**本文**
そして父も笑顔で母の介護をしていました。


ある日特養で誤嚥性肺炎(ごえんせいはいえん)を起こし緊急搬送となりました。

父と私は救急車に乗り救急隊員の人に父と私との関係性を聞かれました。

「綾瀬さんの奥さんですよね?」

と言われてどこが奥さんなのよ‼︎
思いました。

「奥さんではなく娘です‼︎」

と全否定で言ってしまいました。

その時、母の顔をもう一度を見ました。

真っ白な毛 窪んだ目 痩せこけた顔あの生き生きとしてた母の面影は何一つもありませんでした。

病室で寝ている母は病院で生かされている人でした。

点滴とクーリングと酸素マスク 定期的に吸引。母は吸引された時だけ苦しい顔をします。

それ以外は何も動く事はありません。

その後2週間は何も変わらない毎日が続きドクターから看取りの話が出ました。

ドクターからの話では病院を退院後、特養で看取りを勧められました。
父は承諾し明日病院から特養に戻る事となりました。

**データ**

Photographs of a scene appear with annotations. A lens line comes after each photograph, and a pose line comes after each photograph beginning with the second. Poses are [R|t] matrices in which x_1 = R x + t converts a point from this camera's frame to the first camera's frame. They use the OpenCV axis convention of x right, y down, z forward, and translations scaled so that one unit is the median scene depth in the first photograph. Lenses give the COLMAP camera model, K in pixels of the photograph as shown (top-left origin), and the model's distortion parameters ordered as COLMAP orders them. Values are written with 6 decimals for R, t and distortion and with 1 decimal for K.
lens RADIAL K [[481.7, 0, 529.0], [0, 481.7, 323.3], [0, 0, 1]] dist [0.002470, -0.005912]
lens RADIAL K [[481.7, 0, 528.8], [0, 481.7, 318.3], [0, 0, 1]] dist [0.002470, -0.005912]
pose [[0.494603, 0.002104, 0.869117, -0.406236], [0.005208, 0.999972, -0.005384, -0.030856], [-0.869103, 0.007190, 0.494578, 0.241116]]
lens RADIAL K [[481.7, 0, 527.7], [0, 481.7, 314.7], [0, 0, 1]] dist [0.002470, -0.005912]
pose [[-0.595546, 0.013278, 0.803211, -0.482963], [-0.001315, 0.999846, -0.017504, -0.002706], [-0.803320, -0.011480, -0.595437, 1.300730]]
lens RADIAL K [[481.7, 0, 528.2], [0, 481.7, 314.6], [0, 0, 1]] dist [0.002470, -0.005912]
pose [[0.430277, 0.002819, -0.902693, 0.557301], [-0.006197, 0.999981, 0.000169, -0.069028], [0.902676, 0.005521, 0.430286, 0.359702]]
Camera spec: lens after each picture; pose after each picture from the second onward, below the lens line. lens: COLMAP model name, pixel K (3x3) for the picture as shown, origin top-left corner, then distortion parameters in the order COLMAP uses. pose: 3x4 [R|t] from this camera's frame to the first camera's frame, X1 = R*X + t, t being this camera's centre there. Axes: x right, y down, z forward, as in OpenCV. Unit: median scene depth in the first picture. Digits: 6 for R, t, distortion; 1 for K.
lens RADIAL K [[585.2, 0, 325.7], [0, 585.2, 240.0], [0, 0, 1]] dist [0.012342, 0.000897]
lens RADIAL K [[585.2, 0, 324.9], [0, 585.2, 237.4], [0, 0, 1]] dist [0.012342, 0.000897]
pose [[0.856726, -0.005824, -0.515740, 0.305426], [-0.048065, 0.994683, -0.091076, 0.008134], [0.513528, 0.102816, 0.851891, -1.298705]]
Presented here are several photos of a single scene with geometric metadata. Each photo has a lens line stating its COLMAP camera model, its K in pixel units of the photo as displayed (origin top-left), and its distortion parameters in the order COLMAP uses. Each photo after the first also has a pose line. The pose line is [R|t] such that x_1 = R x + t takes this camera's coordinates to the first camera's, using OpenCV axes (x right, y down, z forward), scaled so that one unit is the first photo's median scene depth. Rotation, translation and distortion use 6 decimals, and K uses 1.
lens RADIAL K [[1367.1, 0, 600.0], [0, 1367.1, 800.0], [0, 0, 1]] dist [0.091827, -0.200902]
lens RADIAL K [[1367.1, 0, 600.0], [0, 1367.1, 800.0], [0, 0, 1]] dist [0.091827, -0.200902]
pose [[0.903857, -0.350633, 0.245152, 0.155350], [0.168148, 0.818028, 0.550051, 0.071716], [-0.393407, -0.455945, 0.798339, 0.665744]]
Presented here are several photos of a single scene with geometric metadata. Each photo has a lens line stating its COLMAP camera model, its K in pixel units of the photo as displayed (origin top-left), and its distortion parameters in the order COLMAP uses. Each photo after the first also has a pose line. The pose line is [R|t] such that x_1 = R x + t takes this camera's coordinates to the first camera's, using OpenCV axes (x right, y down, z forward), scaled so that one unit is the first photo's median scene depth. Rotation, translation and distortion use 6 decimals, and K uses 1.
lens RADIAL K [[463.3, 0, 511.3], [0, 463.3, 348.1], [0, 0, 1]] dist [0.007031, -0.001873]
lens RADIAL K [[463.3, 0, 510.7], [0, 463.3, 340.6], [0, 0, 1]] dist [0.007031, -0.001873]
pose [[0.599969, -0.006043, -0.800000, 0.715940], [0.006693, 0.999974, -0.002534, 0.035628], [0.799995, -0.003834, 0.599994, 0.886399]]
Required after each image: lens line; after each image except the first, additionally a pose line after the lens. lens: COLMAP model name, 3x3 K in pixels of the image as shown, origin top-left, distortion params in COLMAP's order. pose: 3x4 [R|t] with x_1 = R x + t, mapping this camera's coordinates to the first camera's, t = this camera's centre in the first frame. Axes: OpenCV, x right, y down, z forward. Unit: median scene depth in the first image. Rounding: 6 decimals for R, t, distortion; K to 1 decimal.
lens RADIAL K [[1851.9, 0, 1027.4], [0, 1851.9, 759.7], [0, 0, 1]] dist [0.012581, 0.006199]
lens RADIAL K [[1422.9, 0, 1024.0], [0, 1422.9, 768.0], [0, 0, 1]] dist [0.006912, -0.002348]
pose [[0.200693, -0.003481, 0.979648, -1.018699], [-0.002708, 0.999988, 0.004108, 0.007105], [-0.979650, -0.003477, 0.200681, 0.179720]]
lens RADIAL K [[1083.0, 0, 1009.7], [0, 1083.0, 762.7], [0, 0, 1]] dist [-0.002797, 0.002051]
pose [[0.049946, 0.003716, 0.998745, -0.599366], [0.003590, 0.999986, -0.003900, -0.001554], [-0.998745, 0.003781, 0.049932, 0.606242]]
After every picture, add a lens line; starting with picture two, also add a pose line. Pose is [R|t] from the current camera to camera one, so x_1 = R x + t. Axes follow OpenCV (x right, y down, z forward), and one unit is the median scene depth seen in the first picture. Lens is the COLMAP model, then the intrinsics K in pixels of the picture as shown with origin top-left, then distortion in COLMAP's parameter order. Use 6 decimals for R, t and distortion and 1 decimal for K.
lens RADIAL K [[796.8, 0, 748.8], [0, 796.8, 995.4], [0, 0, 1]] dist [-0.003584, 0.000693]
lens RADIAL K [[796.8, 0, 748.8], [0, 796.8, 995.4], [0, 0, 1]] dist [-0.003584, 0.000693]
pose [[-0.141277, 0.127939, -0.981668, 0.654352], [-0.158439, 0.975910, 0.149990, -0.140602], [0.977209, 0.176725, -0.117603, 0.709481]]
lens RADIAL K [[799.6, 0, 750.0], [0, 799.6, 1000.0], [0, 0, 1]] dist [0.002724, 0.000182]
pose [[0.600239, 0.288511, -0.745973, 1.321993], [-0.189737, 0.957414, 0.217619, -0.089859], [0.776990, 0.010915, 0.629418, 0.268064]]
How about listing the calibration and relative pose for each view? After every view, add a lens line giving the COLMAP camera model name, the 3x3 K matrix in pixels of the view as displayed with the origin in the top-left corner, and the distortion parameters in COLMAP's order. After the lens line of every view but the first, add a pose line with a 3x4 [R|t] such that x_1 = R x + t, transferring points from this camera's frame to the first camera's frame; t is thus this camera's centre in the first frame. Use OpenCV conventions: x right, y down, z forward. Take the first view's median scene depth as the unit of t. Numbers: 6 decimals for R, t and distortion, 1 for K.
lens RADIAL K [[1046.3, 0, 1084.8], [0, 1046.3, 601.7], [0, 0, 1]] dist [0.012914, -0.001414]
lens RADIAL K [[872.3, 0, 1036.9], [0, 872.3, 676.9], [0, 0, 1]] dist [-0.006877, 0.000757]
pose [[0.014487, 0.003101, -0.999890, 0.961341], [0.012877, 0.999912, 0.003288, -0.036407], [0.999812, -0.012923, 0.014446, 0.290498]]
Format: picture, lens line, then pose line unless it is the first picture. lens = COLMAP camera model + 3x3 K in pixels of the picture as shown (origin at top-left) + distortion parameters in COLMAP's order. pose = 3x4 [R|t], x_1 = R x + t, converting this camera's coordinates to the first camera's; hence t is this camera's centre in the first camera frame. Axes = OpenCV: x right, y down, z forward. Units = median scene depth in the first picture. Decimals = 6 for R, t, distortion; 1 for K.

**問題**
1. 次の(a)〜(c)が本文の内容と合っているかどうか、それぞれ「はい」か「いいえ」で答え、判断の根拠となる本文の言葉をそのまま引用してください。(a) 救急車には父と私が乗った。(b) 救急隊員は私を娘だと思っていた。(c) ドクターは病院での看取りを勧めた。
2. 本文のうち、「真っ白な毛 窪んだ目 痩せこけた顔あの生き生きとしてた母の面影は何一つもありませんでした。」から始まり「父は承諾し明日病院から特養に戻る事となりました。」までの部分を一字も変えずに抜き出してください。
3. 本文によると、病室で寝ている母が苦しい顔をするのはどんな時ですか。

**解答**
1.
(a) はい。「父と私は救急車に乗り」
(b) いいえ。「綾瀬さんの奥さんですよね?」
(c) いいえ。「病院を退院後、特養で看取りを勧められました」

2.
真っ白な毛 窪んだ目 痩せこけた顔あの生き生きとしてた母の面影は何一つもありませんでした。

病室で寝ている母は病院で生かされている人でした。

点滴とクーリングと酸素マスク 定期的に吸引。母は吸引された時だけ苦しい顔をします。

それ以外は何も動く事はありません。

その後2週間は何も変わらない毎日が続きドクターから看取りの話が出ました。

ドクターからの話では病院を退院後、特養で看取りを勧められました。
父は承諾し明日病院から特養に戻る事となりました。

3. 吸引された時だけです。